Тут недоросток пустил пузыри, всплыл, ухватился за лодку.
– Тону, – сказал радостно.
Лодка кружилась на месте, воды было по колено, но никто ее не вычерпывал. А из тумана глядели рожи с рылами, хари с мордами, перетекали одно в другое вялыми волнами. Смотрели. Удивлялись. Похохатывали уважительно. Когда им подносили выпить, отворачивались стеснительно, переплывали в тумане, меняли облики.
– Чего встали? – спросили сверхсрочники. – Нам стрелять пора.
– Омут, – объяснил Терешечка. – Шест не достает.
– Рукой греби.
– Туман. Морока. Леший водит.
– Лешего нет, – авторитетно сказал недоросток. – Отвечаю за это.
В тумане вздохнул кто-то. Кто-то подхихикнул. Кому-то сказали язвительно:
– Вот так вот. Отменили тебя, Игоша.
– Я его сама отменю, – ответили со скрипом. – Мутовкой по затылку.
Сунулась оттуда рожа: не приведи Господь! Зубы – как у пилы. Разведены на стороны, чтобы не заедало. Мой друг увидел и снова отпал в беспамятство.
– Игоша, – сказал. – Кикимора болотная. Безрукая и безногая. Она же трясуха, гнетуха, желтуха, бледнуха, знобуха и трепуха. Ломовая и маяльница – тоже она.

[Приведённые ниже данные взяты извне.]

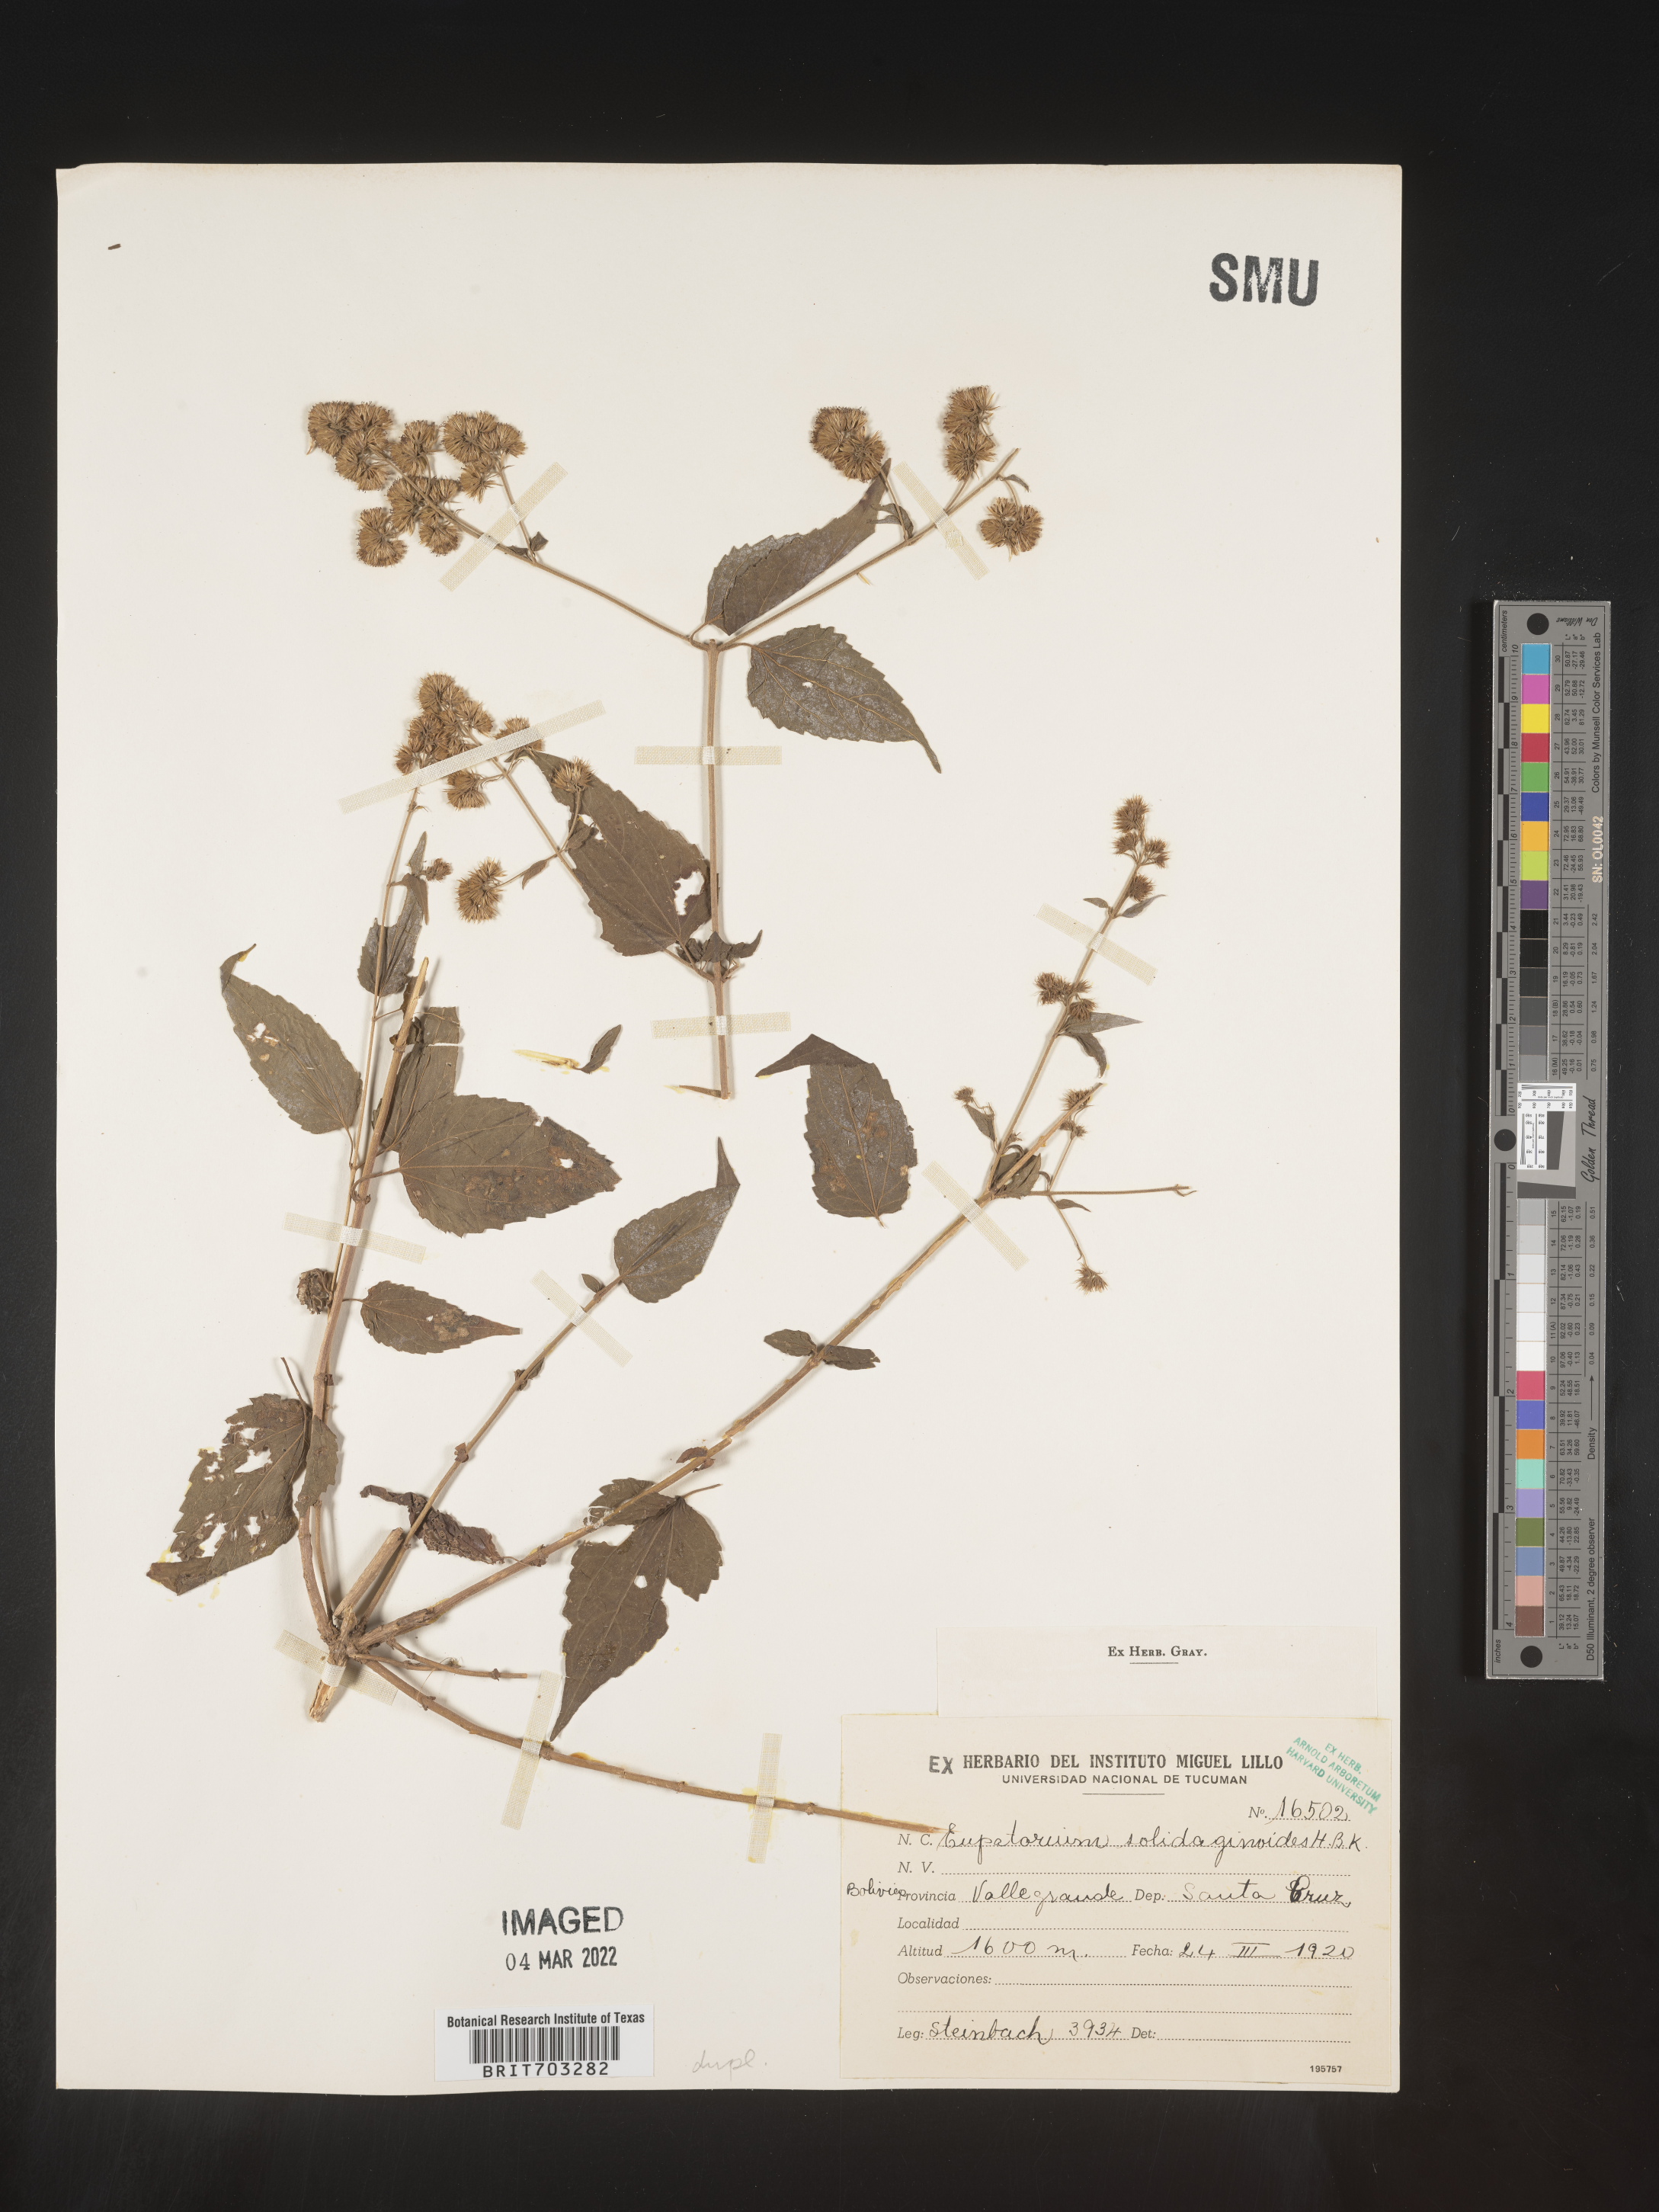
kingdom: Plantae
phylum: Tracheophyta
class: Magnoliopsida
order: Asterales
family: Asteraceae
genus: Eupatorium
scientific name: Eupatorium
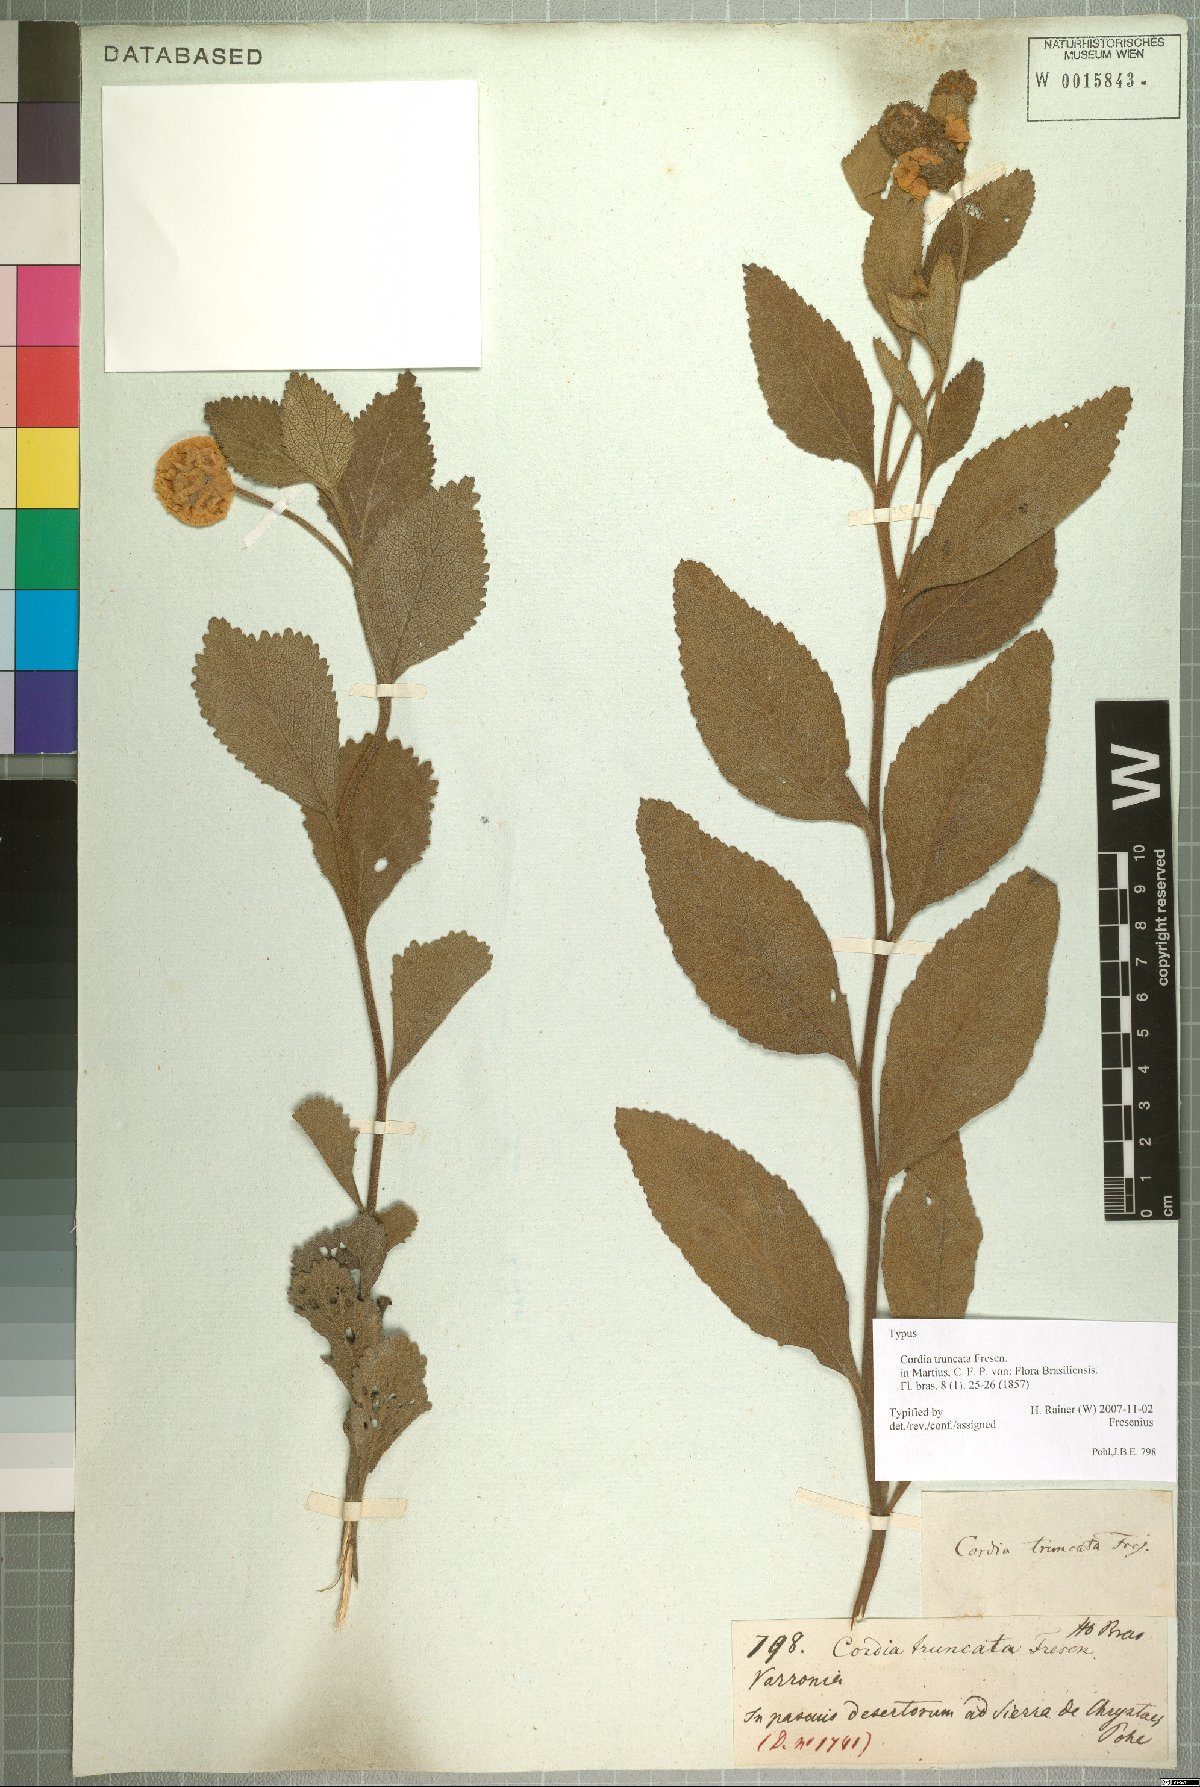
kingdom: Plantae
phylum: Tracheophyta
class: Magnoliopsida
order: Boraginales
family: Cordiaceae
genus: Varronia
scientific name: Varronia truncata
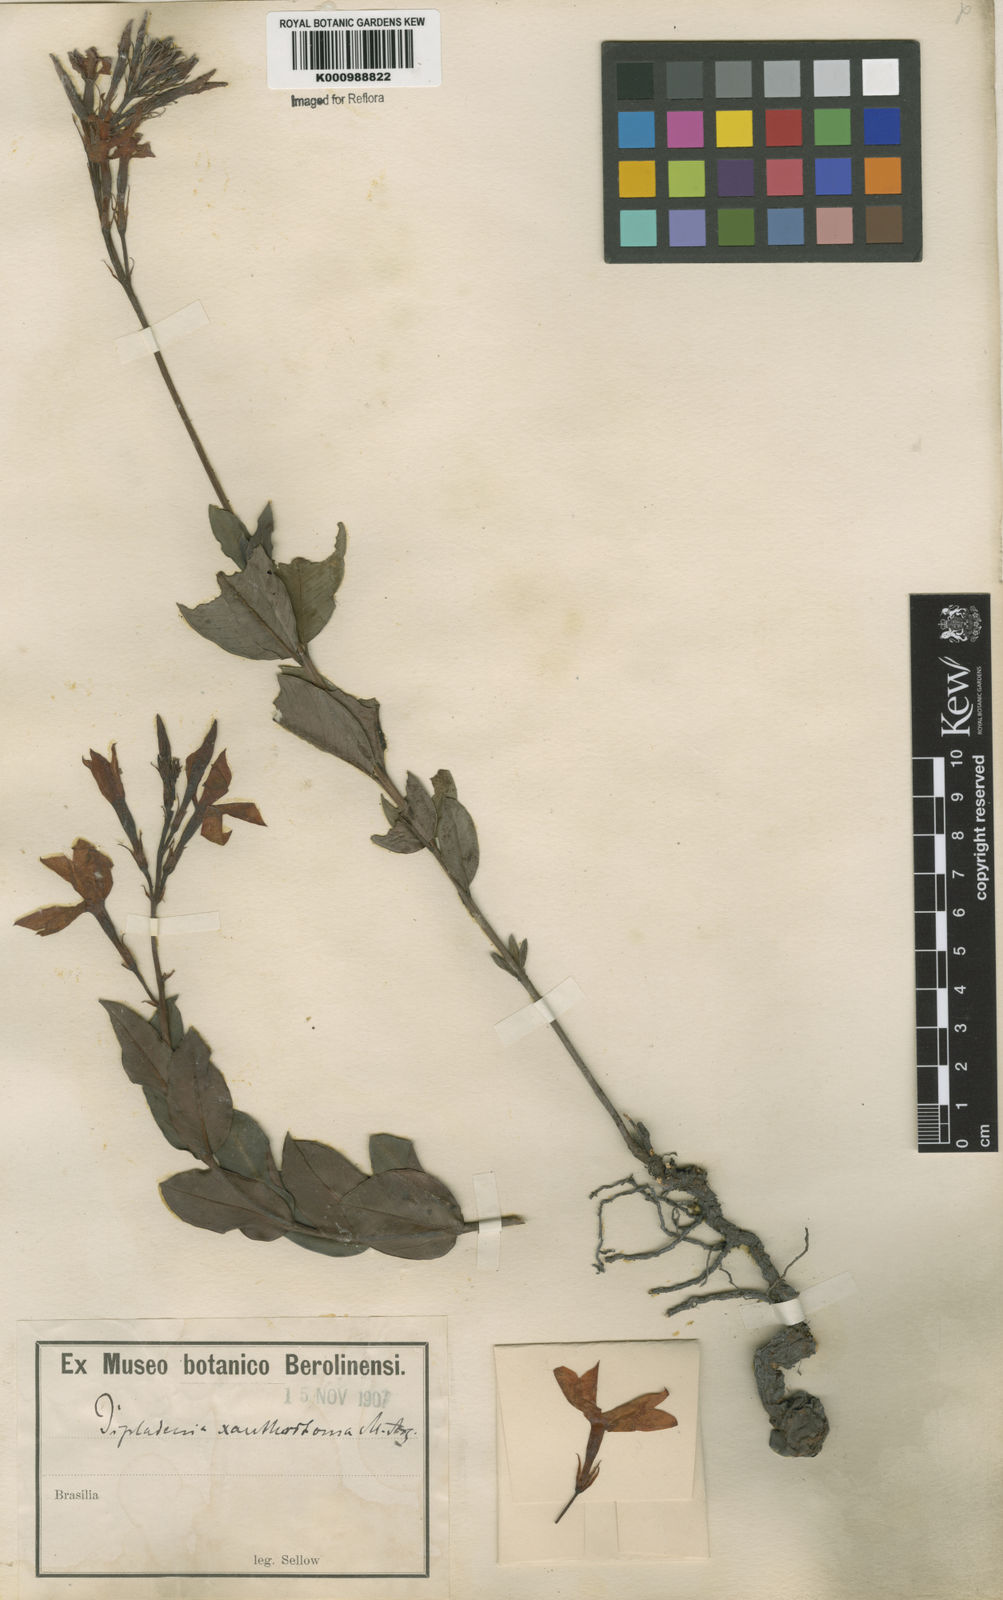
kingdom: Plantae
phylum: Tracheophyta
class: Magnoliopsida
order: Gentianales
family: Apocynaceae
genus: Mandevilla
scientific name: Mandevilla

– Красавица! – заорал Гам-Гам. – Сыпь сюда! Я тебя в жены возьму.
Ее и перекорежило от ужаса.
– В кале блуда, – сказала с омерзением, – яко свиния валяшеся... Сгинь, нечистая сила!
Он, естественно, не сгинул.
– Стану я тебе, – сказал важно. – Небось, не старые времена. Хватит уже, подурачили нас с попами.
Кинул сквозь нее бутылку...
5
В тумане – времени не разобрать.
Когда лодка ткнулась уже о берег, дело было под вечер.
Волны опали вялые. Небо порозовело закатное. Холод разлился по округе, гниль листа прелого, светлота глубин предосенняя.
Вышел на берег Терешечка. Вышли мы с другом. Вышли старшины-сверхсрочники, в ногу зашагали на мысок. Остальные спали вповалку на дне лодки.
– Может, передохнем? – вслед попросил Терешечка.
– Мясца поедим, – ответили старшины, – тогда и передохнем.
Дружно взвели курки.
Тишь зависла несмелая.
Небо загустело понизу.
Лес затаился до случая.
Будто ждал, выжидал, высматривал.
И оттуда, с закатной стороны, пошли на нас утки.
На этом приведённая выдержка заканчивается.